Un proyecto bonaerense propone que los intendentes puedan alquilar banquinas y franjas rurales para generar nuevos ingresos. La iniciativa busca aliviar las cuentas locales, pero abre interrogantes por la seguridad vial y el uso de bienes públicos.
En medio de la asfixia financiera que atraviesan muchos municipios bonaerenses, en la Legislatura provincial empezó a tomar fuerza una propuesta para habilitar a los intendentes a obtener recursos mediante el alquiler de banquinas y sectores linderos a rutas y caminos provinciales.
La iniciativa apunta a modificar el régimen vigente, que permite otorgar permisos de uso sobre franjas adyacentes a la red vial, pero mantiene excluidas las banquinas. El objetivo es incorporar esos espacios bajo control municipal, con autorización de Vialidad bonaerense y mediante un registro que permita identificar a los productores o particulares habilitados para utilizarlos.
El proyecto fue impulsado por la diputada de Fuerza Patria Ayelén Rasquetti, vinculada al Frente Renovador, y se inscribe en una preocupación creciente de los intendentes del interior: la caída de recursos, el encarecimiento de los servicios públicos, el deterioro de los caminos rurales y la dificultad para sostener obras básicas con presupuestos cada vez más ajustados.
La propuesta plantea que las banquinas puedan ser destinadas a actividades productivas compatibles, como siembra o aprovechamiento rural controlado, siempre que no afecten la circulación ni la seguridad vial. Para eso, deberían respetarse márgenes libres, evitar obstáculos, garantizar visibilidad y excluir cualquier uso que pueda complicar detenciones de emergencia o maniobras sobre la ruta.

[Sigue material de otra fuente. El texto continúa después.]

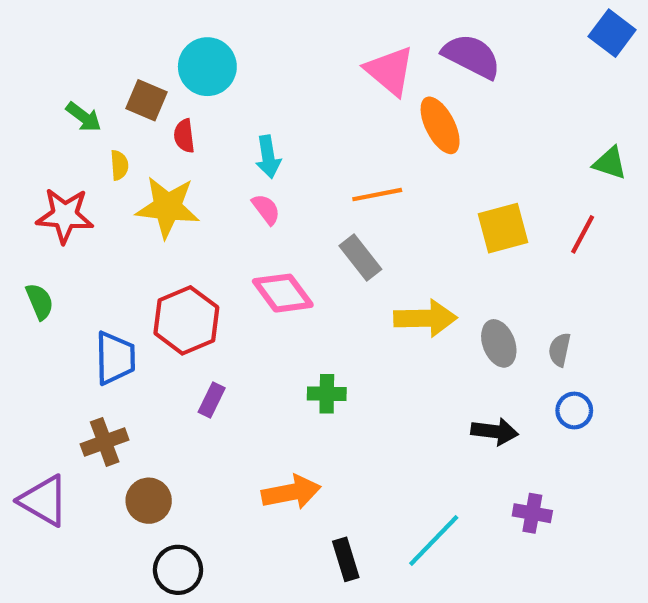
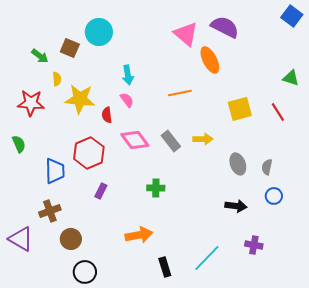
red semicircle: (184, 136) -> (107, 115), moved
red line: (583, 234) -> (278, 112), turned -60
gray rectangle: (360, 257) -> (171, 141), moved
yellow arrow: (425, 318) -> (203, 139), moved, size x0.7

Los defensores de la iniciativa sostienen que miles de hectáreas lineales permanecen ociosas mientras los municipios necesitan fondos para infraestructura, mantenimiento vial, seguridad y servicios esenciales. Desde esa mirada, permitir su aprovechamiento regulado daría una herramienta concreta a las comunas sin crear nuevos impuestos ni aumentar la presión sobre vecinos y comerciantes.

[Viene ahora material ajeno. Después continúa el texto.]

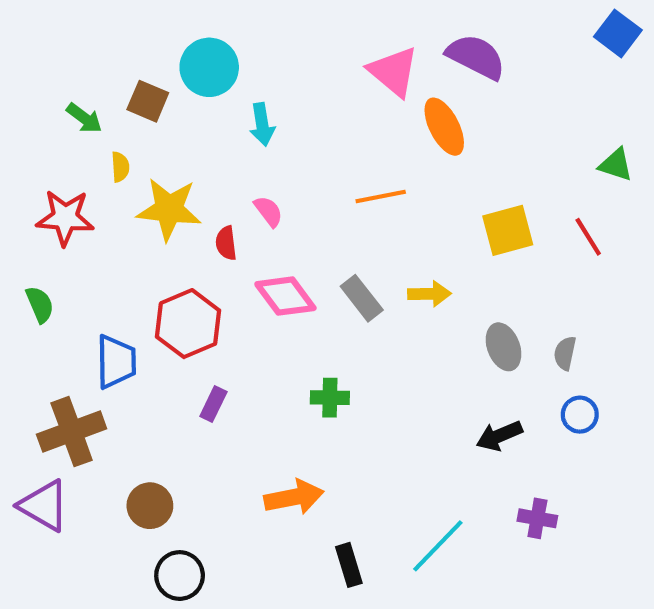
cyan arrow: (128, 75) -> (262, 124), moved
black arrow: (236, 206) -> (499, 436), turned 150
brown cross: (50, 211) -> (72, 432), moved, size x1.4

Pero el proyecto también abre un debate sensible. Las banquinas no son simples terrenos disponibles: cumplen una función preventiva en rutas y caminos. Allí pueden detenerse vehículos ante desperfectos, circular maquinaria en zonas rurales o realizarse maniobras de emergencia. Por eso, cualquier cesión productiva deberá quedar sometida a estrictos criterios técnicos.
La discusión legislativa se da además en un clima de fuerte tensión entre Provincia, Nación y municipios por el financiamiento de obras y servicios. Con menos fondos nacionales, mayor presión sobre las cajas locales y reclamos crecientes por caminos rurales, varios intendentes buscan alternativas para reforzar sus ingresos propios.
En paralelo, otros legisladores de Fuerza Patria también trabajan sobre modificaciones al régimen de uso de tierras adyacentes a rutas provinciales, lo que muestra que el tema empieza a instalarse como parte de una agenda más amplia: cómo darles a los municipios nuevas fuentes de financiamiento sin comprometer la seguridad vial ni el carácter público de esos espacios.
La clave estará en el equilibrio. Si prospera, la ley podría convertirse en una herramienta de alivio para comunas del interior. Pero su aplicación dependerá de controles efectivos, autorizaciones técnicas y reglas claras para que la necesidad de recaudar no termine poniendo en riesgo a quienes transitan por las rutas bonaerenses.